2014-06-23 10:56 GMT+02:00 Moritz Lennert <mlenn...@club.worldonline.be>:

... so, getting out 7.0 seems to be endless...

A radical solution might be to change trunk into GRASS GIS 8. Then we
do not need to wait in 7 for API stabilization and can release it "as
is" and go ahead with the planned massive improvements.

I think that there is no need for GRASS 8 at this moment, it's not
related to GRASS 7 release management. The real problem is that we
don't have clear list of desired features for GRASS 7. Once we start
with RC stage we need to be sure that we are close to the final
release - to avoid RC for months or even several months like happen in
the past. We should also vote about RFC4 before we start with RC
stage. Personally I would start with GRASS 8 when there will be a
clear reason for that.

This sound ok to me. So, ideally, at all times we should have one release
branch and one development branch. Releases can then just be tagged from the
release branch which gets only selected, well-tested, not to invasive
backports from the dev branch.

That is also reason why I would keep trunk as 7.1 before we start with
tagging 7.0.0RC1.

Once we decide that the dev branch is sufficiently different from release
that backports become unfeasible, and sufficiently stabilised that we can
branch a release branch out of it, we declare the previous release branch a
legacy maintenance branch (with only limited bug fixing from that point on),
and branch a new release branch.

I would prefer to create just release branches. E.g.

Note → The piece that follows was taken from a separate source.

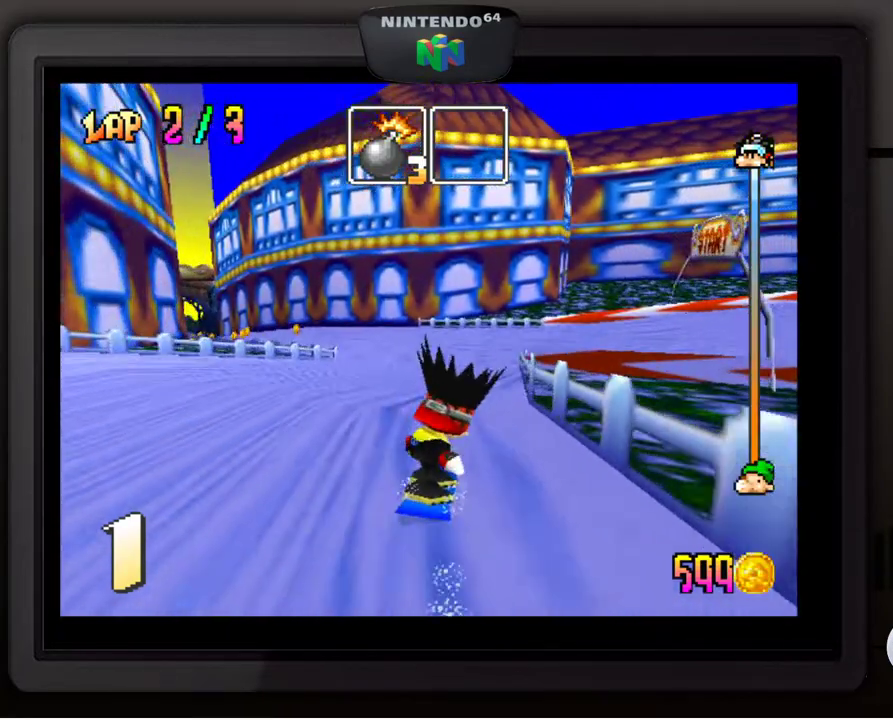
{"buttons": [], "left_stick": "down-left", "events": [[150, "left_stick", "center"], [267, "left_stick", "down-left"]]}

* We start with tagging 7.0.0RC1.
* We create releasebranch_7_1 from trunk
* Trunk becomes 7.2 or GRASS 8

>
* We continue with backports only in releasebranch_7_0 towards final release
* Development will continue in trunk and releasebranch_7_1
* After some period we freeze releasebranch_7_1 and create
releasebrach_7_2 from trunk/releasebranch_7_1.
* We start RC stage in releasebranch_7_1
* Development will continue in trunk a releasebranch_7_2.


Ok, so you prefer a solution with three branches (besides the legacy maintenance branches), in this case

- releasebranchX.Y
- releasebranchX.Y+1
- trunk

?

This does have the advantage to allow experiments to happen in trunk. But it has the disadvantage of having to manage backporting between these branches.

My proposal would be just two branches:

- releasebranchX.Y
- trunk

The release branch would only live throughout the time of a specific release and then become legacy maintenance.

The question is how to introduce highly experimental stuff. We can open a windows between release branches to introduce new stuff in trunk. At one point (something like a month before the creation of a release branch) we stop any experimentation in trunk and iron out what needs ironing out before creating a release branch out of trunk...

This risk of that approach is that some feature will not be tested as long before release as in your proposal, but it has the advantage that everyone just works in trunk, with release branches just created at the time of releases. If I'm not mistaken this is more of less how QGIS development works, or ?

One option would be to have people experiment more in their personal trees and commit innovative features to trunk only when in late beta stage. This would probably mean switching to git or something like that since it seems more adapted to this style of development than subversion.